[Instructions for the task]: In your answer, every line of the records should be written out exactly.

· · · · · · ·

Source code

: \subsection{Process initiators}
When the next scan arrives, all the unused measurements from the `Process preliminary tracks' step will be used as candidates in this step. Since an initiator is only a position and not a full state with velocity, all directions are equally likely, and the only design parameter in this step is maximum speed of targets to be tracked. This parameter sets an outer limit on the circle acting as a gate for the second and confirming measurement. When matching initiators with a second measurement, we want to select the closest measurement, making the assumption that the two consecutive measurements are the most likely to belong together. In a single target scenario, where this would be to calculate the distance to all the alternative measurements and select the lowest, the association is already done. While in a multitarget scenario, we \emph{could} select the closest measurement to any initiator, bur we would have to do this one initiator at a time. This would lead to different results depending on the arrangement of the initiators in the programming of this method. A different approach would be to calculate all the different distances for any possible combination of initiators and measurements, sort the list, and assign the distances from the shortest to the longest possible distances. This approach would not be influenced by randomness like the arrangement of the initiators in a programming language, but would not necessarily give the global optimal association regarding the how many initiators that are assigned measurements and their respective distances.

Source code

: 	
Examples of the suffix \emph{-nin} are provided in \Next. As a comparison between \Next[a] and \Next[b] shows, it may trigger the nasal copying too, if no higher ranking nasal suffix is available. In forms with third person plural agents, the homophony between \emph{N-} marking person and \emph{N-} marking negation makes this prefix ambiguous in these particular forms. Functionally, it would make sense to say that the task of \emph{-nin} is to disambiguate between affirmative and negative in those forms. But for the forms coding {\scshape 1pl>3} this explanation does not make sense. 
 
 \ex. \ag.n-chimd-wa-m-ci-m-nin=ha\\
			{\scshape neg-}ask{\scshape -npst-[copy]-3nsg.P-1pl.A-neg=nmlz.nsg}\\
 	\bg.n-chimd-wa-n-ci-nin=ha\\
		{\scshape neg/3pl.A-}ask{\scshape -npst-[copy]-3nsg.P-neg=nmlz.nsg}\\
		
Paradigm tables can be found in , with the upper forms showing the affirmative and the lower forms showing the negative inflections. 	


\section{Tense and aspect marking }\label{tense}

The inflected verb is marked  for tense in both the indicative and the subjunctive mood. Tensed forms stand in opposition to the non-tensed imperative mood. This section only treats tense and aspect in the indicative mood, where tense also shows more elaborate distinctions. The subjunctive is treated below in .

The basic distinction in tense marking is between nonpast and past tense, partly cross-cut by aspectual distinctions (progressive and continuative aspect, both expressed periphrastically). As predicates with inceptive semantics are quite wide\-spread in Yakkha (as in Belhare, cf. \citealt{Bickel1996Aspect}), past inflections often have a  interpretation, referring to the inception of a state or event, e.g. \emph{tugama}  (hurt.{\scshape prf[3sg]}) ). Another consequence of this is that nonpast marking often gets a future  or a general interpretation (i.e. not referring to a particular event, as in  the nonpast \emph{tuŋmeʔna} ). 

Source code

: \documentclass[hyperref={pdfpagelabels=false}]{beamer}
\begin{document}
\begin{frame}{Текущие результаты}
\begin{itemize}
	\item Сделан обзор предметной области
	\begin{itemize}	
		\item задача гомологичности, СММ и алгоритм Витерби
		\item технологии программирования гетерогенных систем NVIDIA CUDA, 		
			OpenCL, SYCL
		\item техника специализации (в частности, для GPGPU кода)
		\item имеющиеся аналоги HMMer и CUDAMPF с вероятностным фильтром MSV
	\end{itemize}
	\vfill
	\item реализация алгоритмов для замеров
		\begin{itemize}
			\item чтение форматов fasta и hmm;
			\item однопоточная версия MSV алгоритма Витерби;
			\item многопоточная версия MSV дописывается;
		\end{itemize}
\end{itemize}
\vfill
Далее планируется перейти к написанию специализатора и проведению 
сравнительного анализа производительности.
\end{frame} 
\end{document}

· · · · · · ·

[Expected answer]:
Source code

: \subsection{Process initiators}
When the next scan arrives, all the unused measurements from the `Process preliminary tracks' step will be used as candidates in this step. Since an initiator is only a position and not a full state with velocity, all directions are equally likely, and the only design parameter in this step is maximum speed of targets to be tracked. This parameter sets an outer limit on the circle acting as a gate for the second and confirming measurement. When matching initiators with a second measurement, we want to select the closest measurement, making the assumption that the two consecutive measurements are the most likely to belong together. In a single target scenario, where this would be to calculate the distance to all the alternative measurements and select the lowest, the association is already done. While in a multitarget scenario, we \emph{could} select the closest measurement to any initiator, bur we would have to do this one initiator at a time. This would lead to different results depending on the arrangement of the initiators in the programming of this method. A different approach would be to calculate all the different distances for any possible combination of initiators and measurements, sort the list, and assign the distances from the shortest to the longest possible distances. This approach would not be influenced by randomness like the arrangement of the initiators in a programming language, but would not necessarily give the global optimal association regarding the how many initiators that are assigned measurements and their respective distances.

Source code

: 	
Examples of the suffix \emph{-nin} are provided in \Next. As a comparison between \Next[a] and \Next[b] shows, it may trigger the nasal copying too, if no higher ranking nasal suffix is available. In forms with third person plural agents, the homophony between \emph{N-} marking person and \emph{N-} marking negation makes this prefix ambiguous in these particular forms. Functionally, it would make sense to say that the task of \emph{-nin} is to disambiguate between affirmative and negative in those forms. But for the forms coding {\scshape 1pl>3} this explanation does not make sense. 
 
 \ex. \ag.n-chimd-wa-m-ci-m-nin=ha\\
			{\scshape neg-}ask{\scshape -npst-[copy]-3nsg.P-1pl.A-neg=nmlz.nsg}\\
 	\bg.n-chimd-wa-n-ci-nin=ha\\
		{\scshape neg/3pl.A-}ask{\scshape -npst-[copy]-3nsg.P-neg=nmlz.nsg}\\
		
Paradigm tables can be found in , with the upper forms showing the affirmative and the lower forms showing the negative inflections. 	


\section{Tense and aspect marking }\label{tense}

The inflected verb is marked  for tense in both the indicative and the subjunctive mood. Tensed forms stand in opposition to the non-tensed imperative mood. This section only treats tense and aspect in the indicative mood, where tense also shows more elaborate distinctions. The subjunctive is treated below in .

The basic distinction in tense marking is between nonpast and past tense, partly cross-cut by aspectual distinctions (progressive and continuative aspect, both expressed periphrastically). As predicates with inceptive semantics are quite wide\-spread in Yakkha (as in Belhare, cf. \citealt{Bickel1996Aspect}), past inflections often have a  interpretation, referring to the inception of a state or event, e.g. \emph{tugama}  (hurt.{\scshape prf[3sg]}) ). Another consequence of this is that nonpast marking often gets a future  or a general interpretation (i.e. not referring to a particular event, as in  the nonpast \emph{tuŋmeʔna} ). 

Source code

: \documentclass[hyperref={pdfpagelabels=false}]{beamer}
\begin{document}
\begin{frame}{Текущие результаты}
\begin{itemize}
	\item Сделан обзор предметной области
	\begin{itemize}	
		\item задача гомологичности, СММ и алгоритм Витерби
		\item технологии программирования гетерогенных систем NVIDIA CUDA, 		
			OpenCL, SYCL
		\item техника специализации (в частности, для GPGPU кода)
		\item имеющиеся аналоги HMMer и CUDAMPF с вероятностным фильтром MSV
	\end{itemize}
	\vfill
	\item реализация алгоритмов для замеров
		\begin{itemize}
			\item чтение форматов fasta и hmm;
			\item однопоточная версия MSV алгоритма Витерби;
			\item многопоточная версия MSV дописывается;
		\end{itemize}
\end{itemize}
\vfill
Далее планируется перейти к написанию специализатора и проведению 
сравнительного анализа производительности.
\end{frame} 
\end{document}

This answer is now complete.